§ **Task prompt**:
Could you filter the records below down to the lines that include the word "round"?

(Collected data entries)
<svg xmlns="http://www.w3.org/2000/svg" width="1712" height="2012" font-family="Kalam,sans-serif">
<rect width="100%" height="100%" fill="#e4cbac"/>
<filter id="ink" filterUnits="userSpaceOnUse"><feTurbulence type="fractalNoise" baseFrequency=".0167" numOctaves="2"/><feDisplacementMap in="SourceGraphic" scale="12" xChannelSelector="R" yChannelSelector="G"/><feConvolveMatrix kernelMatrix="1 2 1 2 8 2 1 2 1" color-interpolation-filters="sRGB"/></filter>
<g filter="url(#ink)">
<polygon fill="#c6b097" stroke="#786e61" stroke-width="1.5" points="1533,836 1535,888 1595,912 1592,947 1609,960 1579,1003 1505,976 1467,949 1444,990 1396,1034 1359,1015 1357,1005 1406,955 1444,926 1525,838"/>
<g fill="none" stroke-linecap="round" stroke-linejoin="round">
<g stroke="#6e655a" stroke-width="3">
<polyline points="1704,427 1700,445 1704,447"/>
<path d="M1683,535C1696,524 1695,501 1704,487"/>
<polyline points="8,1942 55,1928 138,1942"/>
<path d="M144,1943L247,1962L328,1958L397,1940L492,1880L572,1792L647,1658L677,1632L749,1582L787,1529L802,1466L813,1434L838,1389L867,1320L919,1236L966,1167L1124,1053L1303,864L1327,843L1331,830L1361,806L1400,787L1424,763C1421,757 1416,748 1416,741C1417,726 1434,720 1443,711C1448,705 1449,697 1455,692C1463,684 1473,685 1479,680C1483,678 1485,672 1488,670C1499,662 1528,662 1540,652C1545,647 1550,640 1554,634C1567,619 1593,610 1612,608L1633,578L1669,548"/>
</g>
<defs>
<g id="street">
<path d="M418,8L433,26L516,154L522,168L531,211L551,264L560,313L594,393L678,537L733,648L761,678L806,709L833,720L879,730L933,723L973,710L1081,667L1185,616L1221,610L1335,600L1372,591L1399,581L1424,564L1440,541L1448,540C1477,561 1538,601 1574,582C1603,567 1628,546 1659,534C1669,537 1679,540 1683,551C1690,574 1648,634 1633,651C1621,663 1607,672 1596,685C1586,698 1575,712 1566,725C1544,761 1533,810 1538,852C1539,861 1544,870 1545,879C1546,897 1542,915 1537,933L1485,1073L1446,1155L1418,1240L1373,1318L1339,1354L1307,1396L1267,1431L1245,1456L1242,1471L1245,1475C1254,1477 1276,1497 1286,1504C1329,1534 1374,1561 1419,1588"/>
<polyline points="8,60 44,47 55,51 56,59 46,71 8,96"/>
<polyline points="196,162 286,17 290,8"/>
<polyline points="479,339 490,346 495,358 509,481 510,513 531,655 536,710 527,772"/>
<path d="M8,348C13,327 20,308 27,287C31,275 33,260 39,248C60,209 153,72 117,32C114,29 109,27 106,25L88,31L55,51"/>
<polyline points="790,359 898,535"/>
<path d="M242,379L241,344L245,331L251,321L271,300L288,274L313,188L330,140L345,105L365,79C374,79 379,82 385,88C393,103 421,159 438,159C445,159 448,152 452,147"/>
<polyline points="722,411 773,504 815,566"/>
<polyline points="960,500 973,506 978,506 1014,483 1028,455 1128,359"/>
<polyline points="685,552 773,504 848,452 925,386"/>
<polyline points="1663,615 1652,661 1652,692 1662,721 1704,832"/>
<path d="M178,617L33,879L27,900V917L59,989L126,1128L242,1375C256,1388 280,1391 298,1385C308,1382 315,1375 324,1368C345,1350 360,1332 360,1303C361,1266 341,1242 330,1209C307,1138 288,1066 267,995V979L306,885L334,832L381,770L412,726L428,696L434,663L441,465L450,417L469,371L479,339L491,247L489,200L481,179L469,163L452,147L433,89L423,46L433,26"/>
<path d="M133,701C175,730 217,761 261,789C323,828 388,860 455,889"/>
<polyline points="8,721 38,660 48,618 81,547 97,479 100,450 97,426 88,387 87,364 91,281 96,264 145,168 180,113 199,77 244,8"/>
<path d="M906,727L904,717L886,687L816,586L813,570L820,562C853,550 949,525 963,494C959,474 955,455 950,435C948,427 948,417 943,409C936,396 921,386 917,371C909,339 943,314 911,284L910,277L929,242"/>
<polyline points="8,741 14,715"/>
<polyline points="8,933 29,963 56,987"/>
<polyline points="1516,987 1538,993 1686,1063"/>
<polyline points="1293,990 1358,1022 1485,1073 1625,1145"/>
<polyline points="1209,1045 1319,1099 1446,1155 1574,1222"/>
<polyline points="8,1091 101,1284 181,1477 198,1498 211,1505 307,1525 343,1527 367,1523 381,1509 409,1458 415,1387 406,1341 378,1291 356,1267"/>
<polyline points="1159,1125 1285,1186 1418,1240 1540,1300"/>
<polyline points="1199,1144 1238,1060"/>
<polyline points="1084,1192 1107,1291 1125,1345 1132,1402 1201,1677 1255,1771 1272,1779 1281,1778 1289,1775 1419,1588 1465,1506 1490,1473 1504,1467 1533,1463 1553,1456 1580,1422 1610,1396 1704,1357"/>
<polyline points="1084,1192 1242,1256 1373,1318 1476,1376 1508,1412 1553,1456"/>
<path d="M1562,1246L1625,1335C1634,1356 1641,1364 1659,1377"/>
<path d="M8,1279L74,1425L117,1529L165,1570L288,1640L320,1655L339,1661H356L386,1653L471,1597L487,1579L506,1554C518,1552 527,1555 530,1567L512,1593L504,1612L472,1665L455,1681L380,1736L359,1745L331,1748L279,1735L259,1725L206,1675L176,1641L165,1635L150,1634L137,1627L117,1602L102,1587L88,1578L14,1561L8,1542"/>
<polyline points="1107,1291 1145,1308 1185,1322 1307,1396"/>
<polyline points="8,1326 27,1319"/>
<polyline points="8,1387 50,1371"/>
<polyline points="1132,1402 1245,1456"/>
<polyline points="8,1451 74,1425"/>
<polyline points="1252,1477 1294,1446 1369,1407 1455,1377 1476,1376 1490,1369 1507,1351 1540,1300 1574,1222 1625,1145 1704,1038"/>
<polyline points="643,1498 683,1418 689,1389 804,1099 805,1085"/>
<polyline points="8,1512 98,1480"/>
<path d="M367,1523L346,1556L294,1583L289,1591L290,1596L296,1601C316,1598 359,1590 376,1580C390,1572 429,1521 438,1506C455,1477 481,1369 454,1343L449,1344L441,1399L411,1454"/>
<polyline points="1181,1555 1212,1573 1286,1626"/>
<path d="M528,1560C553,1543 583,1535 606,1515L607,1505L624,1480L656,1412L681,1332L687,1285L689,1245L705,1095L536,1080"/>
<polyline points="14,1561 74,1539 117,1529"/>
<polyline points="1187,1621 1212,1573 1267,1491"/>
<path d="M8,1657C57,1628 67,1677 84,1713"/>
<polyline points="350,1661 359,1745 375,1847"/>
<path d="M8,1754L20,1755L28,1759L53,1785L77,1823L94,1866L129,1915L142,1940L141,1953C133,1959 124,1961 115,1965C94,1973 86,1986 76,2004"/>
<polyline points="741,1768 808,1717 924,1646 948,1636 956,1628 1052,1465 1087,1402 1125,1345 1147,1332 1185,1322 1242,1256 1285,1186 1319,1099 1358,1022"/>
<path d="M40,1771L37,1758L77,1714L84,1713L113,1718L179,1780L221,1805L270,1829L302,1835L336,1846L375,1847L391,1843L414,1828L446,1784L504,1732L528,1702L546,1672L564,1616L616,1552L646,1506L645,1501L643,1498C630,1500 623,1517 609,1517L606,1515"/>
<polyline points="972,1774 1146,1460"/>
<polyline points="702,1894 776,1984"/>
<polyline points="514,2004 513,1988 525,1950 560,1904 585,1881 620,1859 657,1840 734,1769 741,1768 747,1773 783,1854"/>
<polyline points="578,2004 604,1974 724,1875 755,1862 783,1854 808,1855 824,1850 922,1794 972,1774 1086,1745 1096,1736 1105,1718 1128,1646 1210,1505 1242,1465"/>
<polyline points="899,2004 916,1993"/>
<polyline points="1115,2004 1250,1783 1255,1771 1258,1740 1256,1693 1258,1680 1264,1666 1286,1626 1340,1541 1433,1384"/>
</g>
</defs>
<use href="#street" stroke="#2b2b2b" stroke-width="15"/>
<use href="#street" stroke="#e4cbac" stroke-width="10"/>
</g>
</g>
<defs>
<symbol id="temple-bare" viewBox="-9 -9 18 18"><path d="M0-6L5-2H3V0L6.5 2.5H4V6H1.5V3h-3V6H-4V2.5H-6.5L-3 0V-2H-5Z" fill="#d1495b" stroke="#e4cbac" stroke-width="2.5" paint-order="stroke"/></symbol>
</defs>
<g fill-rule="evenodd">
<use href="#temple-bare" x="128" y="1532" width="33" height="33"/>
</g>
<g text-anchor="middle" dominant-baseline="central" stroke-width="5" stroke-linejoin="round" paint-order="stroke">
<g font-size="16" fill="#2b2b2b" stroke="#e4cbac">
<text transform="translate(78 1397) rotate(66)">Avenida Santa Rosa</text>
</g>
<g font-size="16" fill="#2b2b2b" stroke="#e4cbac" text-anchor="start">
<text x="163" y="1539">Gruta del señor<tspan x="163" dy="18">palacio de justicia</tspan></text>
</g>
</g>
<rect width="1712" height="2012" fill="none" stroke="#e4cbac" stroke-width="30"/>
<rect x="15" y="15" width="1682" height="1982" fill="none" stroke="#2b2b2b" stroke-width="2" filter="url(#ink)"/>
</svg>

§ **Solved exercise**:
<g fill="none" stroke-linecap="round" stroke-linejoin="round">
<g text-anchor="middle" dominant-baseline="central" stroke-width="5" stroke-linejoin="round" paint-order="stroke">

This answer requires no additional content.